10. DER INDOOR-URLAUB
Das Touristendasein ist nicht etwa so entspannend, weil es der Seele eben guttut, sich mit gotischer Architektur zu beschäftigen oder mehrmals am Tag überteuerten Cappuccino zu trinken. Ein Städteurlaub macht Spaß, weil man keine Termine hat und niemand weiß, dass man in genau diesem Hotel in Zimmer 423 wohnt. Ein Alltagsabenteuer muss deshalb nicht zwangsläufig etwas mit Outdoor-Aktivitäten zu tun haben. Indoor geht genauso gut: Buche dich für eine Nacht in einem Wellnesshotel in deiner Stadt ein.

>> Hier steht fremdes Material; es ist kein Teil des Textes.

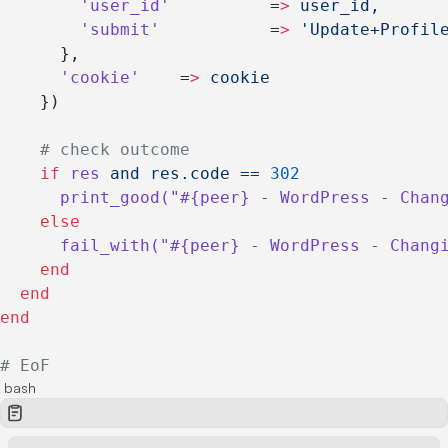
        'user_id'
          =
>
 user_id,
        'submit'
           =
>
 'Update+Profil
      },
      'cookie'
    =
>
 cookie
    })
    # check outcome
    if
 res
 and
 res.code
 ==
 302
      print_good(
"#{peer} - WordPress - Chan
    else
      fail_with(
"#{peer} - WordPress - Chang
    end
  end
end
# EoF
bash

Checke direkt nach der Arbeit ein, nutze Sauna und Spa, bis du vor Entspannung nicht mehr laufen kannst, lege dich im Bademantel aufs Bett und rufe den Zimmerservice. Dann tauchst du entweder für eine zweite Runde in die Wellnesswelt ab. Oder du bist mit Begleitung im Hotel abgestiegen und nutzt die zwanzig Matratzenquadratmeter für Dinge, die hier niemanden etwas angehen. Am nächsten Tag plünderst du das Frühstücksbüfett und kehrst so entspannt und ausgeruht ins Büro zurück, als hättest du gerade einen Kurzurlaub gemacht. Und das Beste: Du warst in keiner Touristenfalle, musstest nicht zehn Kirchen in drei Tagen besichtigen und hast keinen einzigen Urlaubstag verbraucht.
11. DIE NACHTWANDERUNG
Klar, Schlaf ist wichtig. Aber eines ist mindestens genauso klar: Am Ende deines Lebens wirst du dich nicht an die Nächte erinnern, in denen du pünktlich ins Bett gegangen bist und acht Stunden zufrieden geschlummert hast. Du wirst dich eher an die Nacht erinnern, für die du spontan eine Taschenlampe, Zahn bürste, Deo und frische Klamotten in einen Rucksack packst. Du gehst zum Bahnhof und suchst dir einen Regionalzug, der spätabends stadtauswärts fährt. Dann wanderst du aus dem Hinter land zurück in die Stadt. Als Faustregel gilt: Auf ebenem Terrain schafft man etwa fünf Kilometer in der Stunde. Du kannst dir also ausrechnen, wie weit du aus der Stadt rausfahren kannst und trotzdem rechtzeitig am nächsten Morgen bei der Arbeit ankommst. Auf dieser ganz besonderen Pendlerstrecke wirst du einen der besten Sonnenaufgänge deines Lebens sehen, weil du ihn vom ersten zaghaften Funzeln in der Dunkelheit bis zum ersten richtig wärmenden Sonnenstrahl miterlebst (den Wetterbericht solltest du natürlich im Blick haben). Und am nächsten Abend gehst du halt ein wenig früher ins Bett.